[Collected data entries]
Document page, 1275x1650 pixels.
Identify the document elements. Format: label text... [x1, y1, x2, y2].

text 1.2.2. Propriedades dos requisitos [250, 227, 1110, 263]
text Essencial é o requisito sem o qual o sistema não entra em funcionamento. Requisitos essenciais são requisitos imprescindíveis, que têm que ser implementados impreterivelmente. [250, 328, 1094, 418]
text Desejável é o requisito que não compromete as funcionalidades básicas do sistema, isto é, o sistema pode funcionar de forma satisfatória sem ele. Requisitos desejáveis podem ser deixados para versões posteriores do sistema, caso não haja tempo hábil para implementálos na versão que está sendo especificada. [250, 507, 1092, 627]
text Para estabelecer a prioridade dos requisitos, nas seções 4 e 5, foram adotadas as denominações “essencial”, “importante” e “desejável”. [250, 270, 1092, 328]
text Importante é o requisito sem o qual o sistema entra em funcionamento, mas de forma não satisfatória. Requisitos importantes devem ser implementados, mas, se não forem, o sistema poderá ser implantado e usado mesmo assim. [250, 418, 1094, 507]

Activity:
Word-for-word copies of all the records are required.

Task answer:
Document page, 1275x1650 pixels.
Identify the document elements. Format: label text... [x1, y1, x2, y2].

text 1.2.2. Propriedades dos requisitos [250, 227, 1110, 263]
text Essencial é o requisito sem o qual o sistema não entra em funcionamento. Requisitos essenciais são requisitos imprescindíveis, que têm que ser implementados impreterivelmente. [250, 328, 1094, 418]
text Desejável é o requisito que não compromete as funcionalidades básicas do sistema, isto é, o sistema pode funcionar de forma satisfatória sem ele. Requisitos desejáveis podem ser deixados para versões posteriores do sistema, caso não haja tempo hábil para implementálos na versão que está sendo especificada. [250, 507, 1092, 627]
text Para estabelecer a prioridade dos requisitos, nas seções 4 e 5, foram adotadas as denominações “essencial”, “importante” e “desejável”. [250, 270, 1092, 328]
text Importante é o requisito sem o qual o sistema entra em funcionamento, mas de forma não satisfatória. Requisitos importantes devem ser implementados, mas, se não forem, o sistema poderá ser implantado e usado mesmo assim. [250, 418, 1094, 507]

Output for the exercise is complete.